OBJECTIVES
1. Check each statement against the horse-riding forum thread. For each one, answer yes or no and quote the deciding words.
(a) The lesson the poster had that night was with a dressage judge.
(b) wildberryxX3 suggests straightening the elbows.
(c) The recent video was taken on a Monday.
2. Resume the horse-riding forum thread after its last sentence and write what follows.

Thank you for the compliment, i really appreciate hearing that because lately i feel like my progress with my young horse is going downhill because i am not a good enough rider that has much experience really training horses. My lesson with a dressage judge tonight def showed me that my horse has SO much potential and i got to see a glimpse of it while riding him  sorry off topic but thank you for the position tip, its a fantastic visual that i will remember!!


----------



## wildberryxX3 (Jun 28, 2010)

You guys look really good! I would say you could roll your shoulders back just a smidge, and that's being picky!  Maybe bend your elbows a little more and keep your thumbs (and eyes) up! But like I said, you guys look great! You and your horse seem to make a great pair! I love how he is really engaging and tracking over with his hind feet!


----------



## MightyEventer (Sep 28, 2010)

wildberryxX3 said:


> You guys look really good! I would say you could roll your shoulders back just a smidge, and that's being picky!  Maybe bend your elbows a little more and keep your thumbs (and eyes) up! But like I said, you guys look great! You and your horse seem to make a great pair! I love how he is really engaging and tracking over with his hind feet!


Thanks!! he is my dream horse!! and i will work on my elbows and eyes next time i ride!


----------



## MightyEventer (Sep 28, 2010)

Here is a recent video of me riding my horse, it was taken this monday.

RECORDS PROVIDED
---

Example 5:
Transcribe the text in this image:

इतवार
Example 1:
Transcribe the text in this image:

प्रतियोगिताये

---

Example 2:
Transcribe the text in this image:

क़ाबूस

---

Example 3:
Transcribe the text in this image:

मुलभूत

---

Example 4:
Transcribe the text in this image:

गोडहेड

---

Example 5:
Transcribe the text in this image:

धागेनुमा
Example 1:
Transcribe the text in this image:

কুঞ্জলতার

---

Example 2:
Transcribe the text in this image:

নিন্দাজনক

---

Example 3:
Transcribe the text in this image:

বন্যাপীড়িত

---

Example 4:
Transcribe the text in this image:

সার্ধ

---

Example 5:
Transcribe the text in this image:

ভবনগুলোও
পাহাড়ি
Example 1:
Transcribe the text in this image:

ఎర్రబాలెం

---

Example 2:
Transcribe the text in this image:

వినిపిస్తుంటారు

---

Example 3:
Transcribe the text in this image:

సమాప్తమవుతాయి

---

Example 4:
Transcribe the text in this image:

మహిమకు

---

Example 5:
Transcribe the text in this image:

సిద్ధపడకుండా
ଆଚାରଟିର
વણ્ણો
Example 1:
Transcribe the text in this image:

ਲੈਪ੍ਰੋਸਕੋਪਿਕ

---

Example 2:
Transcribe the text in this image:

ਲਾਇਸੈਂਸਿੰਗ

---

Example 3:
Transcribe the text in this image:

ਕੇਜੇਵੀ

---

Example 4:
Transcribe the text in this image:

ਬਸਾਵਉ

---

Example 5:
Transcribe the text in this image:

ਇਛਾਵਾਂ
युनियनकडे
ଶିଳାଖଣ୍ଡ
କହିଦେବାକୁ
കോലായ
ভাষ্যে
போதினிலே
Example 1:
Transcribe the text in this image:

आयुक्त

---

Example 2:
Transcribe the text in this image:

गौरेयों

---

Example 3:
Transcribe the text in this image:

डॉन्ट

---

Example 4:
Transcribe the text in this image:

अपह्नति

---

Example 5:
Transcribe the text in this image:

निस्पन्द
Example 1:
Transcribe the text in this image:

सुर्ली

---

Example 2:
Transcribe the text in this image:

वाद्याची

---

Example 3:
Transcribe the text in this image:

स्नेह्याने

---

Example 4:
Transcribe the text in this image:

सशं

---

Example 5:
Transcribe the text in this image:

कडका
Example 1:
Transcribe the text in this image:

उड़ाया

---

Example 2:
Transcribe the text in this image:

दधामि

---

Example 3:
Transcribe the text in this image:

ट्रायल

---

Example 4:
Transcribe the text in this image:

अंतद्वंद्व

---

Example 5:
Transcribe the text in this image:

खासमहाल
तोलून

THE REPLIES
1.
(a) Yes: "My lesson with a dressage judge tonight def showed me that my horse has SO much potential"
(b) No: "Maybe bend your elbows a little more"
(c) Yes: "it was taken this monday."

2.
One of my dressage trainers(not the one in the video) had me lower my stirrups down a hole because i tend to pinch with my leg since my upper leg has trouble fitting in a lot of saddles, but i feel like they are too long, i constantly am trying to "find the stirrups" i dont know if its my pinching habit of if they are too long, when i ride i take my leg away from the saddle from my hip to lengthen my leg and "de-pinch" but they still feel a bit long in the trot and canter, and i end of getting flat footed... what do you guys think? 

Critique?


----------



## EquusPeace (Oct 17, 2010)

I can see more of the posting hands now w/ the video  I think if you decrease the movement in your posting, it will help a ton with the hands


----------



## MightyEventer (Sep 28, 2010)

EquusPeace said:


> I can see more of the posting hands now w/ the video  I think if you decrease the movement in your posting, it will help a ton with the hands


Thanks! I'll see how that works


----------



## monkeyleap (Dec 16, 2010)

Hm, like all the others said, over all, you have a good position, but I think you just need heels down, and look up. I agree that even non dressage riders should work on that.


----------



## MightyEventer (Sep 28, 2010)

monkeyleap said:


> Hm, like all the others said, over all, you have a good position, but I think you just need heels down, and look up. I agree that even non dressage riders should work on that.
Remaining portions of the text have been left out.